In September and November 2018, the Company completed two trades with other parties totaling approximately 4,700 net acres. These transactions further enhance the contiguous nature of the Company's acreage position.


38



Revolving Credit Facility

We continue to maintain a borrowing arrangement with our bank syndicate (sometimes referred to as the "Revolver") to provide us with liquidity that can be used to develop oil and gas properties, acquire new oil and gas properties, and for working capital and other general corporate purposes. As of December 31, 2018, the terms of the Revolver provided for up to $1.5 billion in borrowings, an aggregate elected commitment of $500 million, and a borrowing base limitation of $650 million. The borrowing base is subject to adjustments based upon a borrowing base calculation, which is re-determined semi-annually using updated reserve reports. The Revolver is collateralized by certain of our assets, including substantially all of our producing wells and developed oil and gas leases, and bears a variable interest rate on borrowings with the effective rate varying with utilization.

Drilling and Completion Operations

Our drilling and completion schedule drives our production forecast and our expected future cash flows. We believe that at current drilling and completion cost levels and with currently prevailing commodity prices, we can achieve reasonable well-level rates of return. Should commodity prices weaken or our costs escalate significantly, our operational flexibility will allow us to adjust our drilling and completion schedule, if prudent. If the well-level internal rate of return is at or below our weighted-average cost of capital, we may choose to delay completions and/or forego drilling altogether. Conversely, if commodity prices move higher, we may choose to accelerate drilling and completion activities.

During the year ended December 31, 2018, we drilled 117 operated horizontal wells and turned 95 operated horizontal wells to sales. As of December 31, 2018, the Company had 23 gross (22 net) wells that were drilled and completed, but not producing. These wells are expected to be turned to sales during the first quarter of 2019. As of December 31, 2018, we are the operator of 50 gross (44 net) horizontal wells in progress. For 2019, we expect to drill 99 gross (90 net) operated horizontal wells and complete approximately 68 gross (62 net) operated horizontal wells with mostly mid-length and long laterals targeting the Codell and Niobrara zones.

For the year ended December 31, 2018, we participated in completion activities on 57 gross (13 net) non-operated horizontal wells. As of December 31, 2018, we are participating in 12 gross (1.6 net) non-operated horizontal wells in progress.

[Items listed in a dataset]
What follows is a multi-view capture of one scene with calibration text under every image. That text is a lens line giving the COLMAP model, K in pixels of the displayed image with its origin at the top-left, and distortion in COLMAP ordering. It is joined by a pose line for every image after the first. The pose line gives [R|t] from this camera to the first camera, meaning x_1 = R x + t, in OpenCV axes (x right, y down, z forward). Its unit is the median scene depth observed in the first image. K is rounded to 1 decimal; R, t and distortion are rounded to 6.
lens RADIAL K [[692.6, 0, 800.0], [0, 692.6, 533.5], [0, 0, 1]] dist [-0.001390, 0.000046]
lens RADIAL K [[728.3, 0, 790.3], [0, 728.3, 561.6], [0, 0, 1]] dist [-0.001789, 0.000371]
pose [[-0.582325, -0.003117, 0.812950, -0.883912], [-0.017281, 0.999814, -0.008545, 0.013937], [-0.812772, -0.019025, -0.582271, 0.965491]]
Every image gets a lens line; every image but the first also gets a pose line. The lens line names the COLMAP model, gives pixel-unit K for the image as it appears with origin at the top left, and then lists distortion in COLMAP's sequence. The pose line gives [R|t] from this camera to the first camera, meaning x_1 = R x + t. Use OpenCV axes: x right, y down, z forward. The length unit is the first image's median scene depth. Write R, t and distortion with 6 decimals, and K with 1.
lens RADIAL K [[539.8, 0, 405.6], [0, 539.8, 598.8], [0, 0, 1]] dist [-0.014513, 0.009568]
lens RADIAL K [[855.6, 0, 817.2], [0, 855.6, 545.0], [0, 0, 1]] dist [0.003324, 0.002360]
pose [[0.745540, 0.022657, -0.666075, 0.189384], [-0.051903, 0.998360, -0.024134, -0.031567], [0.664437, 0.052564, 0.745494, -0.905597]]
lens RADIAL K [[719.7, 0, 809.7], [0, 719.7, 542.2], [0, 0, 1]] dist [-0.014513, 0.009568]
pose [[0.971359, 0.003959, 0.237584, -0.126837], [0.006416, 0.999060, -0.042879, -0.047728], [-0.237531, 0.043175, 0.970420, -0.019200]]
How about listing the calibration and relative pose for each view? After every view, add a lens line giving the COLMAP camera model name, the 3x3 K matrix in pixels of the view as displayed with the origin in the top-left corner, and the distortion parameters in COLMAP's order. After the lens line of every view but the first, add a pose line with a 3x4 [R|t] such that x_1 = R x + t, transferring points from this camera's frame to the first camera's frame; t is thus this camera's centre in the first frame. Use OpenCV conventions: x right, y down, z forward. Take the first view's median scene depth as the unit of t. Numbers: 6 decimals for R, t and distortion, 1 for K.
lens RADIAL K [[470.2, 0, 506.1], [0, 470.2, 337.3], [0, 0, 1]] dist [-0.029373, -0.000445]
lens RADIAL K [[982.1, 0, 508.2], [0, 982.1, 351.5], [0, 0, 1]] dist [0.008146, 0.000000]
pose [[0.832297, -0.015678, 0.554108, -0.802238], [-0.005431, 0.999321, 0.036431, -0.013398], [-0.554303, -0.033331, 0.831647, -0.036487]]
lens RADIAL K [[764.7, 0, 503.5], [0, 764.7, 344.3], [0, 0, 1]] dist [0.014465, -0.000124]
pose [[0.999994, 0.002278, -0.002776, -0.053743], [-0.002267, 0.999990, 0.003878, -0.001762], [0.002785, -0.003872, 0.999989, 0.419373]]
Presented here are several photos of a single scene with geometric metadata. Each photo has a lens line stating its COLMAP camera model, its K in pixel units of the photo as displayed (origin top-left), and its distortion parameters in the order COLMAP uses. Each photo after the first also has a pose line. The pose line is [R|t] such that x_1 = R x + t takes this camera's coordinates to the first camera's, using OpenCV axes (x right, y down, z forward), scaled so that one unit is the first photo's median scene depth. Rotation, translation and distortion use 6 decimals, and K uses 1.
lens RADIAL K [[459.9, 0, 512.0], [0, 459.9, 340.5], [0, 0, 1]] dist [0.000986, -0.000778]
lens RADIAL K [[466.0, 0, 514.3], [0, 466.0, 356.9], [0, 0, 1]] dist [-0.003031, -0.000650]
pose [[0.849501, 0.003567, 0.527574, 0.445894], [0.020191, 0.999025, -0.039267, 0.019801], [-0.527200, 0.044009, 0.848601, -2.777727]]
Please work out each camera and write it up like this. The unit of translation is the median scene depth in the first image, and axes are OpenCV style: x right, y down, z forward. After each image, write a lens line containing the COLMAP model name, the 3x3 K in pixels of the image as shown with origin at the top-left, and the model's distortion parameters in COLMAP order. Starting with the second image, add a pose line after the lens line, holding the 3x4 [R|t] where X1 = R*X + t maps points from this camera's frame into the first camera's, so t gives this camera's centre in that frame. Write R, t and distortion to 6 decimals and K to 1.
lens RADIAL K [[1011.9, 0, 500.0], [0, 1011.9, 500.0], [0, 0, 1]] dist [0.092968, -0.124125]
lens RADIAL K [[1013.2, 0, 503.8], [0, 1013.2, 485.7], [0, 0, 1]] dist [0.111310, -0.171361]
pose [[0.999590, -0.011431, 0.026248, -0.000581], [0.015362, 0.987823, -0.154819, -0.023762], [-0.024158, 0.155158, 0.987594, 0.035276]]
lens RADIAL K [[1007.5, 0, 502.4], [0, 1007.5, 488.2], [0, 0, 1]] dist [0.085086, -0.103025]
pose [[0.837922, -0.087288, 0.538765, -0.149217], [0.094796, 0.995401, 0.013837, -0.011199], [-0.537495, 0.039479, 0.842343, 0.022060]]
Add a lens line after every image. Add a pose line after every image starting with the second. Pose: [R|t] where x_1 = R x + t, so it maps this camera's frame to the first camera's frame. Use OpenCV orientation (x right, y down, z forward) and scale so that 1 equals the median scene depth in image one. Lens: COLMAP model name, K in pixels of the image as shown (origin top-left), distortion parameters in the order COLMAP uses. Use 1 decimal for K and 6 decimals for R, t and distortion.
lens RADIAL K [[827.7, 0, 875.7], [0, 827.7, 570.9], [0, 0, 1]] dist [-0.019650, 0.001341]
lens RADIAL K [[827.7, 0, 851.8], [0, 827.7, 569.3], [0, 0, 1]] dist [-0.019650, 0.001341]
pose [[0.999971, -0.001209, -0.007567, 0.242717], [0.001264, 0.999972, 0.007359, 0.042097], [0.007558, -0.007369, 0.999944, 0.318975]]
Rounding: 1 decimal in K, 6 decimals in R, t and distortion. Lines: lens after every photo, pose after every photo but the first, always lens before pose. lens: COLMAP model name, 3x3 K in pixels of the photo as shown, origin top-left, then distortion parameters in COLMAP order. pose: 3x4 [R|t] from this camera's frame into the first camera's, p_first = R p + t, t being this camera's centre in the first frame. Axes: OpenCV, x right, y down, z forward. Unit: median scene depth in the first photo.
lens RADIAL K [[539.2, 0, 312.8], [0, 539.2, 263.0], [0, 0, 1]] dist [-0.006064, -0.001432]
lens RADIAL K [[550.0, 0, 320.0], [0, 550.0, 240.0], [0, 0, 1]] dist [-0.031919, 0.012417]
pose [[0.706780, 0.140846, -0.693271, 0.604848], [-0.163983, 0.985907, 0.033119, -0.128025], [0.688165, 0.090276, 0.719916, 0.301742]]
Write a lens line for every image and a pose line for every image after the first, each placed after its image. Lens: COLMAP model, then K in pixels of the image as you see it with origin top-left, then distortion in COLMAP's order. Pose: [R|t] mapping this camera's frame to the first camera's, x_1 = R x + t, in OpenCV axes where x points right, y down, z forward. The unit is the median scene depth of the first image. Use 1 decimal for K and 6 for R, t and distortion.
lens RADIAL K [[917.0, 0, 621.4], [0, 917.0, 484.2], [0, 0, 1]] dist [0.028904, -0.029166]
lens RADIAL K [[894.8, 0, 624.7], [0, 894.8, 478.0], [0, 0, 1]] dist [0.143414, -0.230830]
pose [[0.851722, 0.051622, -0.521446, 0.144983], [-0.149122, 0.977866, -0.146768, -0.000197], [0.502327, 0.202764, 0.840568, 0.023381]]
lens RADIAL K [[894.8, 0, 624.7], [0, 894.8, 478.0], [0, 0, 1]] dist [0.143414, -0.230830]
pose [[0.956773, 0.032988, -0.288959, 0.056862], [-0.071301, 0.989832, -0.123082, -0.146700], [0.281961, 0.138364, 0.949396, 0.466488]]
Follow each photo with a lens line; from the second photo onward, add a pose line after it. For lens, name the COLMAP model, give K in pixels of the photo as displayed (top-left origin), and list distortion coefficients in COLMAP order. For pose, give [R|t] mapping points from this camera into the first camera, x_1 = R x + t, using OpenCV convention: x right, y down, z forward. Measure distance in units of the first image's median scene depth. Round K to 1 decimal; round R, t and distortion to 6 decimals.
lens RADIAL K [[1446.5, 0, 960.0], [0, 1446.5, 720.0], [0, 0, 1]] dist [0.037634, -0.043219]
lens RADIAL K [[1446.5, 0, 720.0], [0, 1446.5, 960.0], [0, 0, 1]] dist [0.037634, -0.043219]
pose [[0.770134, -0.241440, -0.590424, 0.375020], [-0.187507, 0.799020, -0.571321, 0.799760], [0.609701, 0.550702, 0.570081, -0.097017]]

■ Tasks and exercises
• 1. From the oil and gas excerpt, return the passage starting at "We continue to" and ending at "varying with utilization.".
• 2. According to the oil and gas excerpt, what borrowing base limitation did the Revolver have as of December 31, 2018?
• 3. Rewrite the paragraph of the oil and gas excerpt that begins "During the year ended December 31, 2018, we drilled" as a short bulleted list that keeps its main facts.
You won't need the records for any of this work.

■ Answers in order
• 1.
We continue to maintain a borrowing arrangement with our bank syndicate (sometimes referred to as the "Revolver") to provide us with liquidity that can be used to develop oil and gas properties, acquire new oil and gas properties, and for working capital and other general corporate purposes. As of December 31, 2018, the terms of the Revolver provided for up to $1.5 billion in borrowings, an aggregate elected commitment of $500 million, and a borrowing base limitation of $650 million. The borrowing base is subject to adjustments based upon a borrowing base calculation, which is re-determined semi-annually using updated reserve reports. The Revolver is collateralized by certain of our assets, including substantially all of our producing wells and developed oil and gas leases, and bears a variable interest rate on borrowings with the effective rate varying with utilization.

• 2. $650 million.

• 3.
- 2018: drilled 117 operated horizontal wells and turned 95 to sales.
- As of December 31, 2018: 23 gross (22 net) wells drilled and completed but not producing, expected to be turned to sales in the first quarter of 2019.
- As of December 31, 2018: operator of 50 gross (44 net) horizontal wells in progress.
- 2019 plan: drill 99 gross (90 net) and complete about 68 gross (62 net) operated horizontal wells, mostly mid-length and long laterals targeting the Codell and Niobrara zones.